According to many Netanyahu critics, much of the genocide Israel unleashed on Gaza has been shaped by his own political circumstances.

But that makes him more reliant on the Trump administration, which supports the ceasefire, to protect him.

“Israel has never had a leader in a weaker position, so the US will never have a better chance of pushing their deal through,” Yossi Mekelberg, a senior consulting fellow at Chatham House, said, listing the threats to the PM that Trump’s support might save him from.

Netanyahu has petitioned Israel’s President Isaac Herzog to grant him a pardon in his ongoing corruption trial. Trump has also asked Herzog to pardon Netanyahu.

Netanyahu can also use Trump as an excuse if his far-right government members are angered by an end to the war on Gaza.

“Netanyahu can always shrug and say, ‘it’s not me, it’s Trump,’” Mekelberg said.

What’s planned for phase two?

Phase two of the deal concerns Gaza’s post-war governance. The most detailed framework so far has been the US-backed plan, now endorsed in part by the UNSC.

The plan sets out a transitional phase in which Palestinian technocrats – not political factions – would run day-to-day governance.

Their work would be overseen by a multinational “Board of Peace”, and supported by an International Stabilisation Force tasked with security and demilitarisation. This is meant to allow for the reconstruction of Gaza and stop a return to armed conflict.

But Hamas and other Palestinian groups have rejected the idea of foreign guardianship over Gaza.

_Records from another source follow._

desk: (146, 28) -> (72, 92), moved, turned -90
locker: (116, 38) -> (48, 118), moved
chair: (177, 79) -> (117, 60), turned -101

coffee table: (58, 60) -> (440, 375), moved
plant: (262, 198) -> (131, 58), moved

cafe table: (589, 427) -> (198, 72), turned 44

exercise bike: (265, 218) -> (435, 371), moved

They were also opposed to the UNSC resolution, saying it “paves the way for field arrangements imposed outside the Palestinian national will”.

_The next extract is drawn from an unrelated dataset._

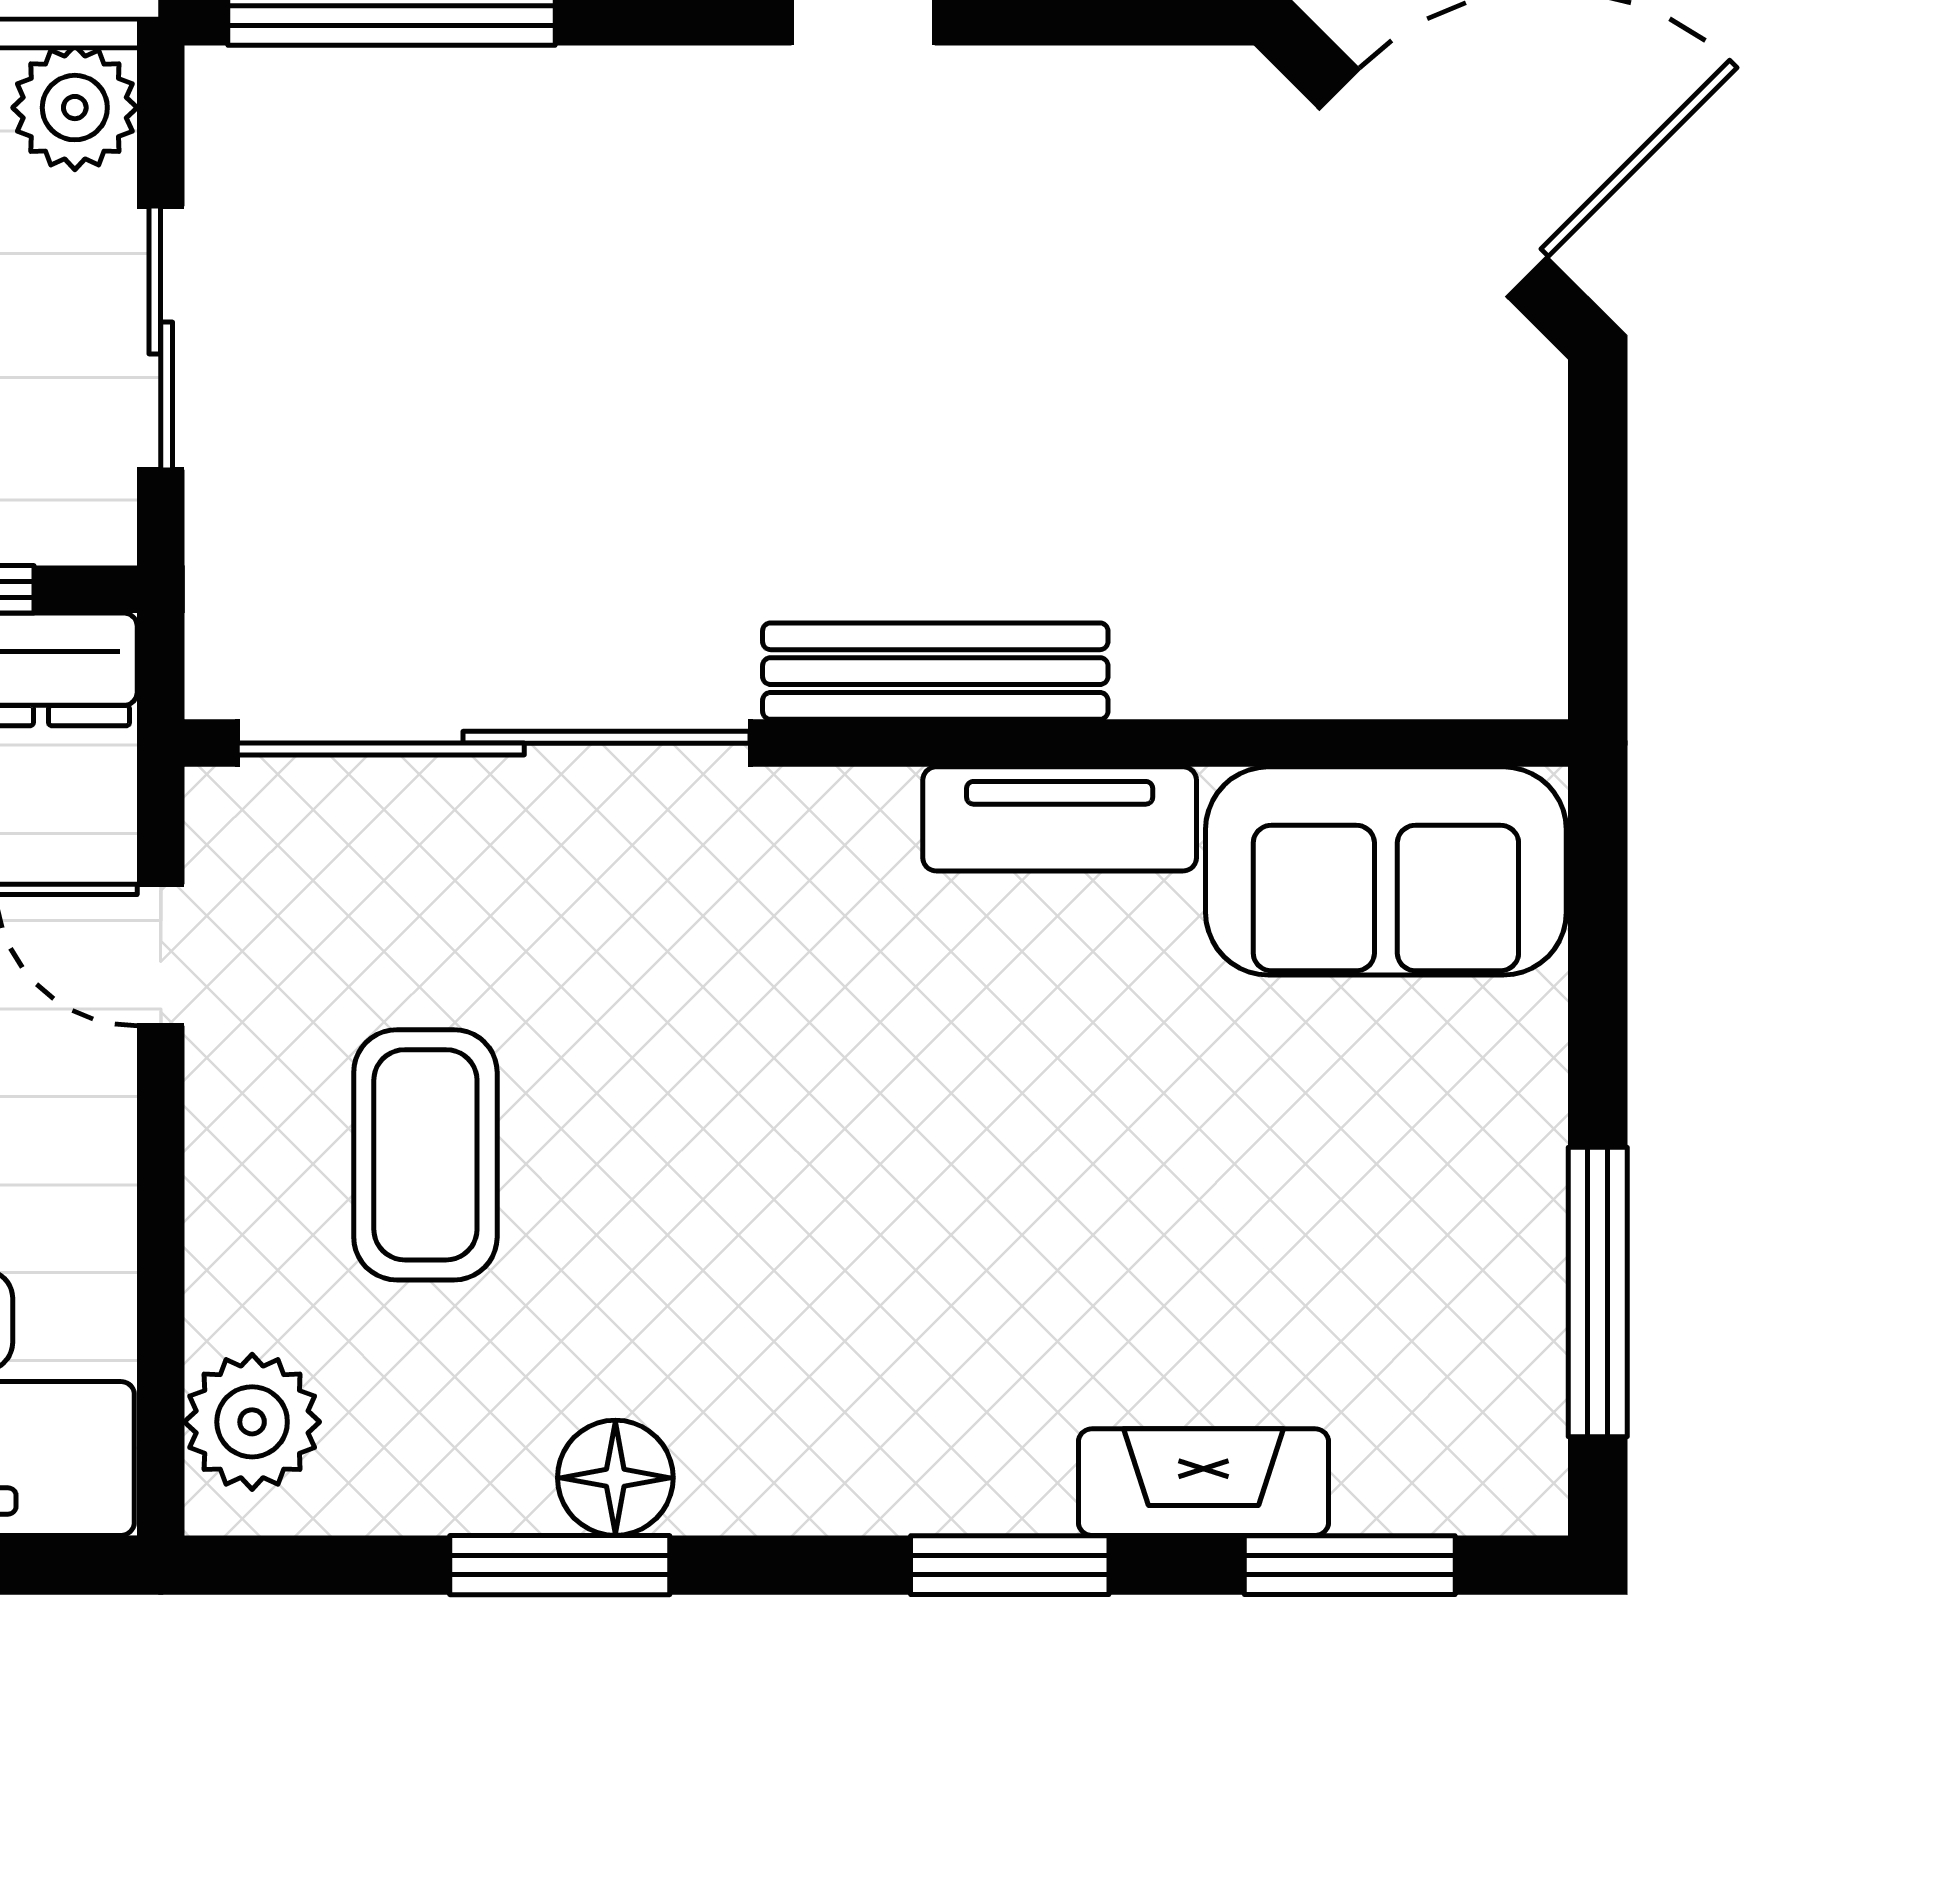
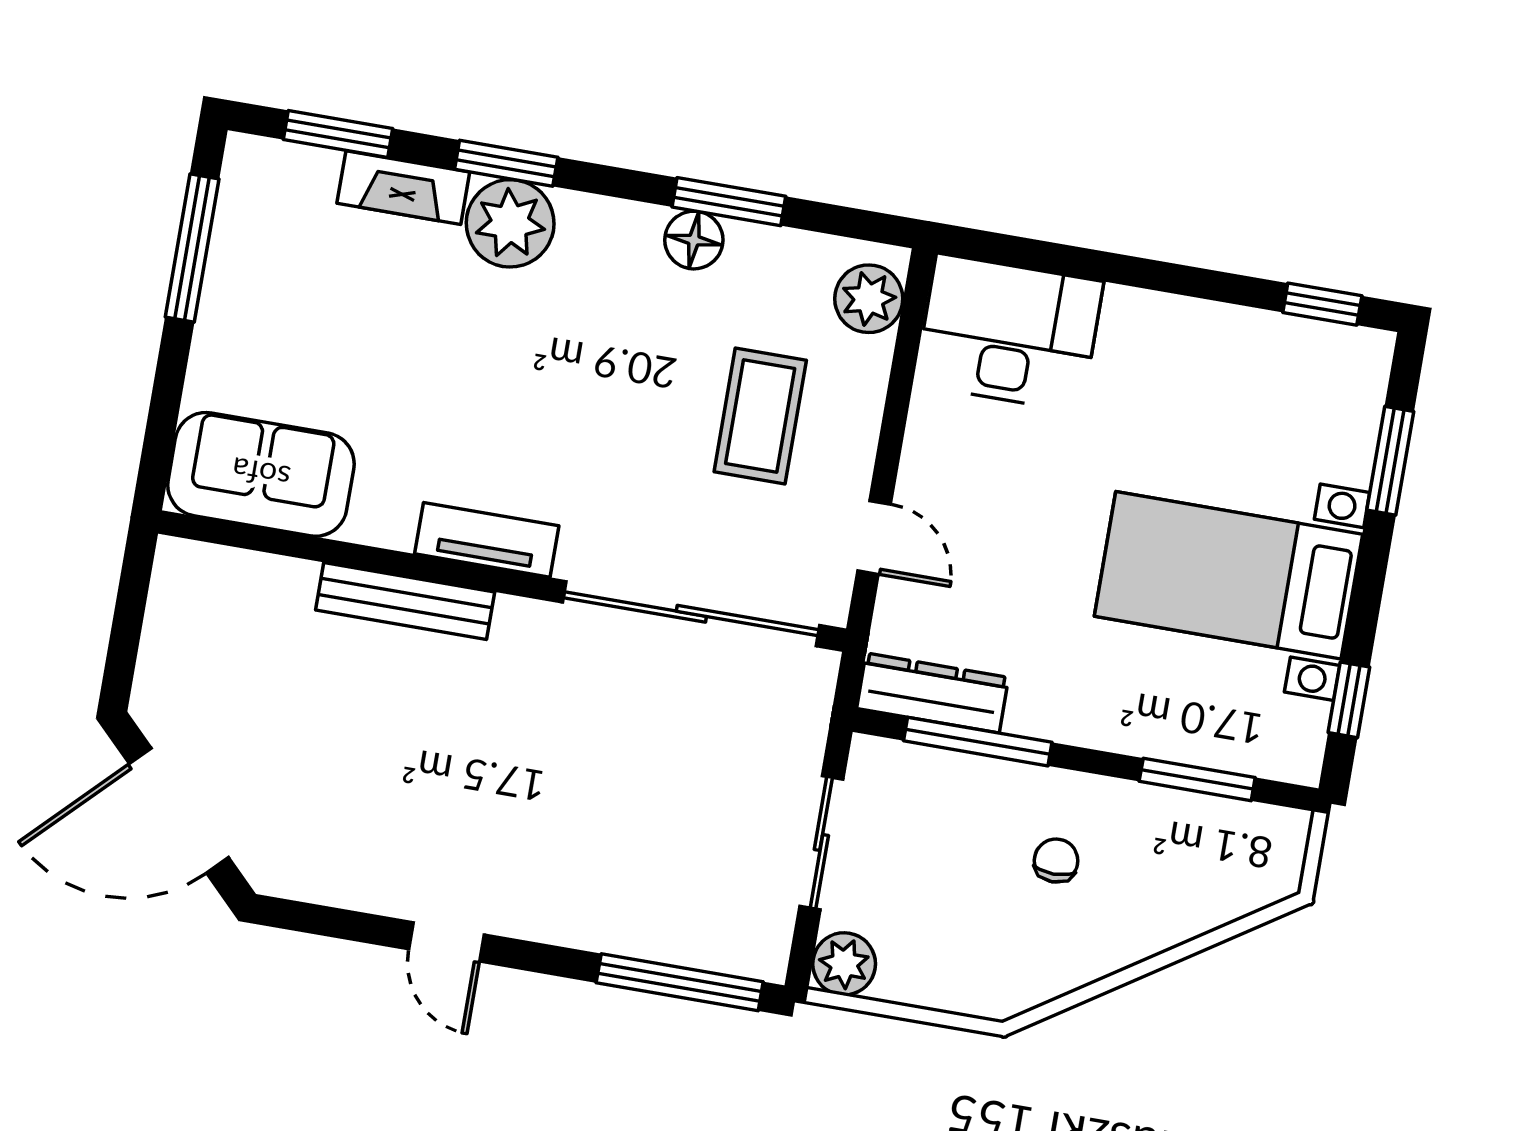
bench: (935, 671) -> (405, 601), moved
tv unit: (1060, 819) -> (487, 540), moved
plant: (982, 1448) -> (510, 223), added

So, could a final deal be likely?

Other than the still escalating death toll in Gaza, nothing is certain.

Netanyahu, according to his critics, is an opportunist to his core, who is still balancing several competing threats at home.

Meanwhile, Trump and his inexperienced political negotiators drawn from outside of the US’s diplomatic core find themselves negotiating a settlement to both the genocide in Gaza and the war in Ukraine.

And, whatever deal is agreed upon, Israel is almost certain to continue to attack Gaza whenever it likes, much as it does in the occupied West Bank, Lebanon, Syria, and elsewhere in the region.

A Palestinian state also does not look any closer to fruition.

Mekelberg points out that with so many potentially shifting factors, including Israel’s domestic politics, it is hard to know if a final deal is achievable.

“It’s Netanyahu,” Mekelberg said.

“His corruption cuts through everything, from his legitimisation of the far-right at home to the way he’s approached the conscription of the ultra-Orthodox [Jews in the Israeli military]. It’s too messy. There are no lines through.